Brief Title: Gemcitabine and Oxaliplatin for Hepatocellular Carcinoma With Platelet Counts Greater Than 100,000 Per Microliter

Official Title: Single Arm, Non Randomized Phase II Trial of Gemcitabine and Oxaliplatin (GEM-OX) for Hepatocellular Carcinoma (HCC) Patients With Platelet Counts Greater Than 100,000 Per Microliter.

Study ID: NCT00250822

Conditions

Liver Cancer

Interventions

Gemcitabine and Oxaliplatin

Study Description

Brief Summary: To determine the primary end point response rate of the combinations of Gemcitabine and Oxaliplatin (Gem-Ox) in the treatment of hepatocellular carcinoma (HCC) in patients with platelet counts greater 100,000 per microliter in a single arme Phase II trial. To determine the toxicity profile of this regimen To determine the effect of this treatment on patient survival, time to treatment failure, time ot progression, time to response.

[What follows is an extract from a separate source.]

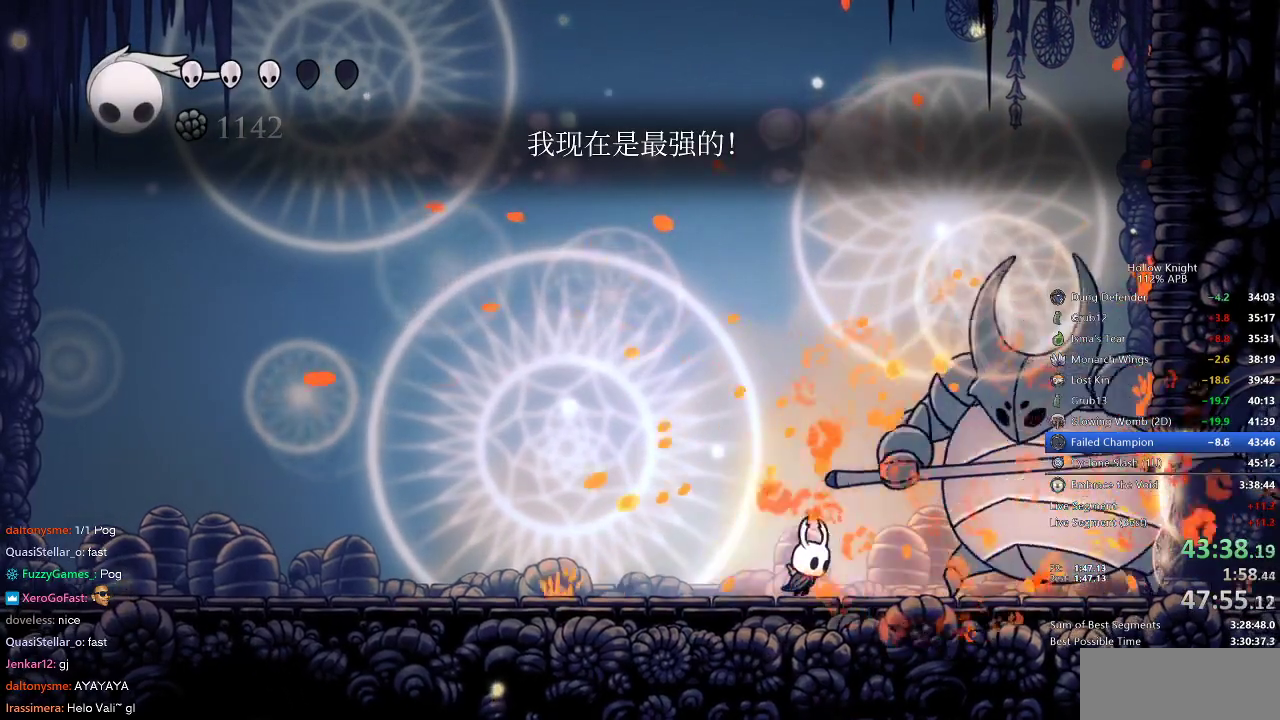
{"keys": ["right"], "events": [[17, "right", "down"], [83, "nail", "down"], [83, "right", "up"], [250, "nail", "up"], [417, "right", "down"]]}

Detailed Description: The treatment plan is a two-step design. Day 1 the pt will receive Gemcitabine IV and Day 2 the pt will receive Oxaliplatin IV. This treatment cycle is repeated approximately every 28 days. Subsequent treatment cycle dosages are based on toxicity diaries and lab work results. CT scans are repeated every 2 treatment cycles. Continuation in the study is dependent upon tumor response.